GOAL RUSH
The Morning Standard|November 28, 2021
Lack of training because of pandemic-infused breaks has left many teams come to the Junior World Cup short on preparation, which leads to heavy defeats against top teams
SWAROOP SWAMINATHAN


AFTER the end of the second day of the Junior World Cup in Bhubaneswar, the International Hockey Federation’s (FIH) media release highlighted that Spain had broken a longstanding goal-scoring record. Spain, one of the sport’s traditional superpowers, had scored 17 goals past US, whose field hockey federation (USA Field Hockey) still have to explain the differences between this format and the one played on ice to US natives.

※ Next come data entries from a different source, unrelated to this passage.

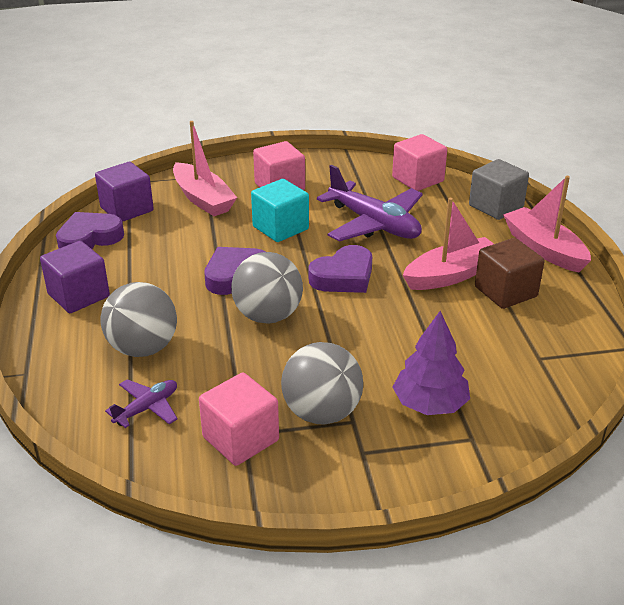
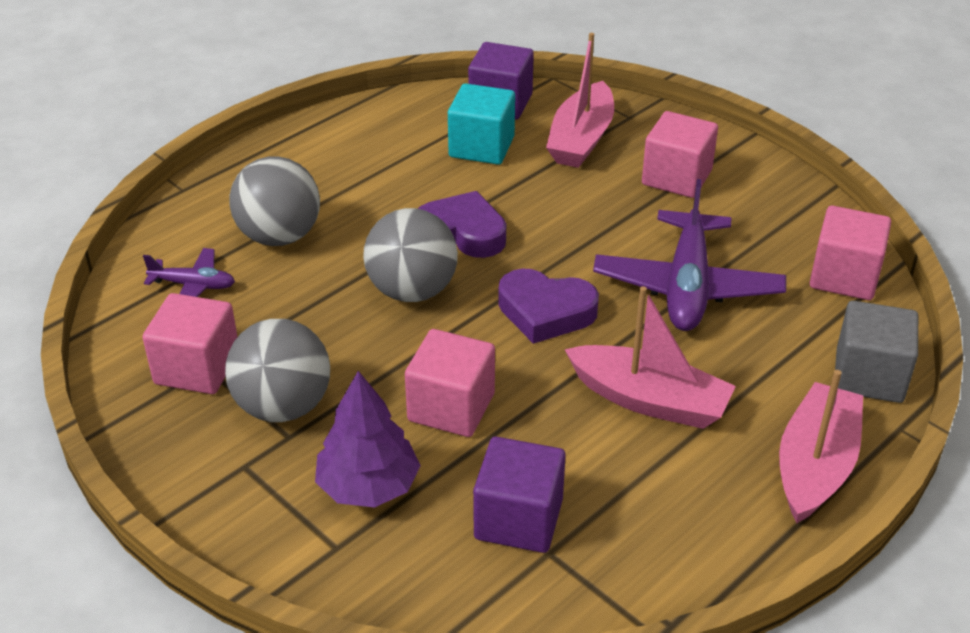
camera: 55 degrees right, 5 degrees up
purple cube [40,241,110,313] -> purple cube moved to [473,437,566,553]
purple heart [56,212,124,249] -> none
turquoise cube [251,179,309,242] -> turquoise cube moved to [448,83,515,165]
brown cube [475,238,544,309] -> none
none -> pink cube [405,329,495,437]

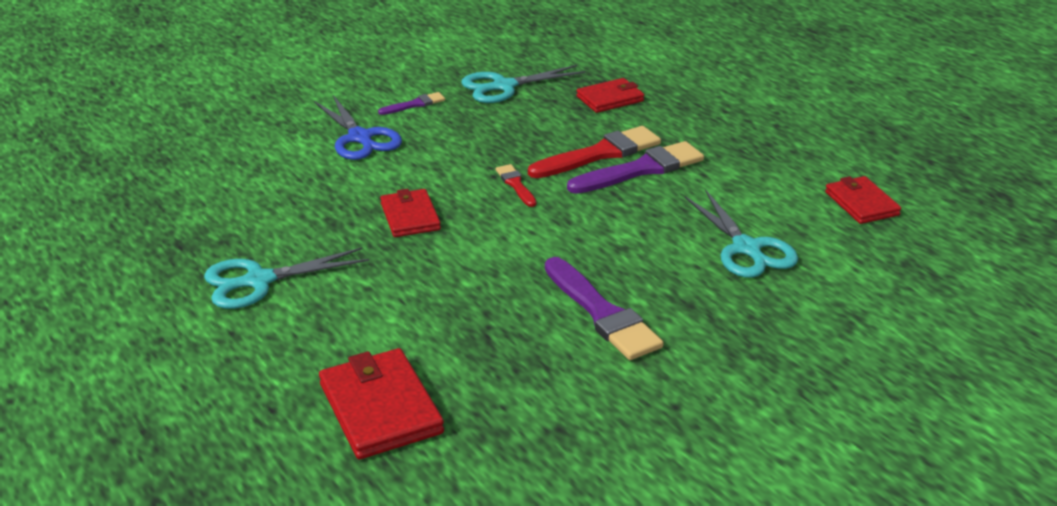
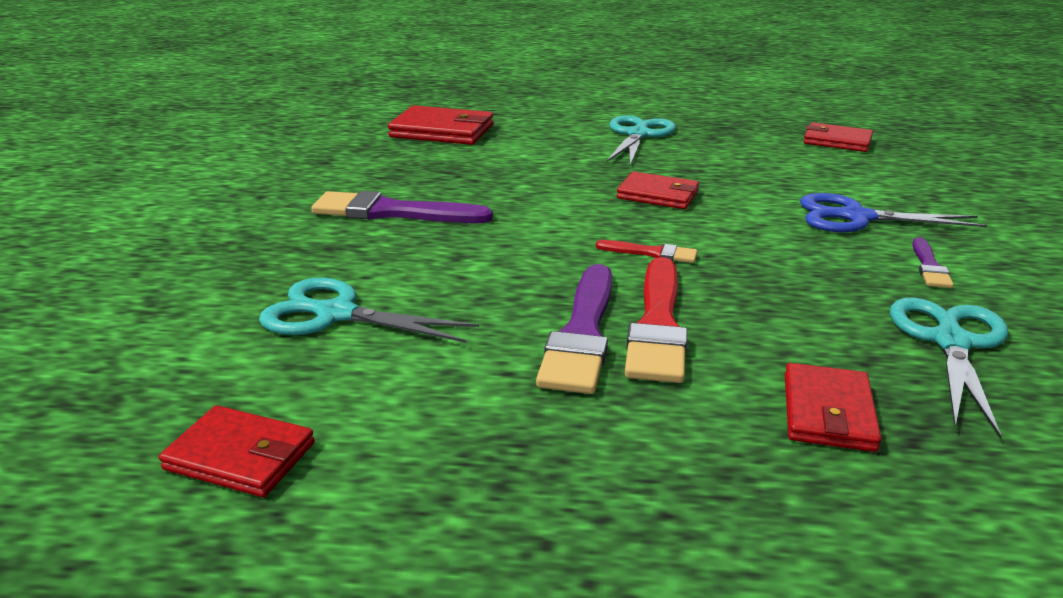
camera: 130 degrees right, 5 degrees down
none -> red wallet [803,122,873,152]

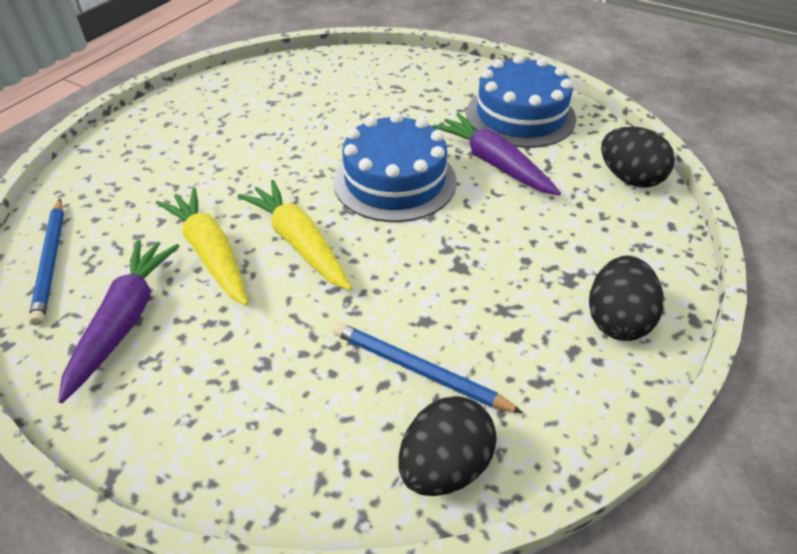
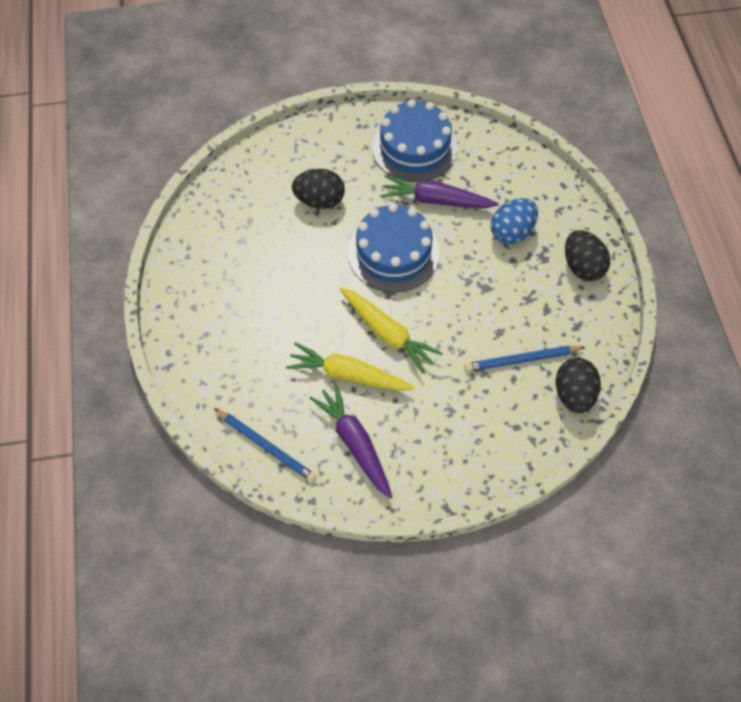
camera: 40 degrees left, 15 degrees up
yellow carrot [238,180,352,291] -> yellow carrot turned 150 degrees counterclockwise [340,287,443,374]
black egg [601,127,675,188] -> black egg moved to [292,169,345,209]
none -> blue egg [491,198,538,245]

It was, the FIH noted, “a new record for goals scored at the event in a single match as the European side put 17 goals past the USA. The previous record was a 13-0 victory for India against Singapore at the 1982 Junior World Cup.”

For all the emphasis on of the biggest upsets of the World Cup so far, France’s 5-4 win over India, the lopsided nature of the results has been one of the defining themes from Kalinga Stadium in the opening four days of competition. Consider this. Four of the 20 matches so far have seen sides winning by 10+ goals margins.

Even in a sport where winning by big margins isn’t exactly uncommon, this is unprecedented over the last decade. In the last three men’s junior World Cups put together (2009, 2013 and 2016), there has only been one instance of a match where the winning team won by a 10-goal margin (India vs Singapore in 2009).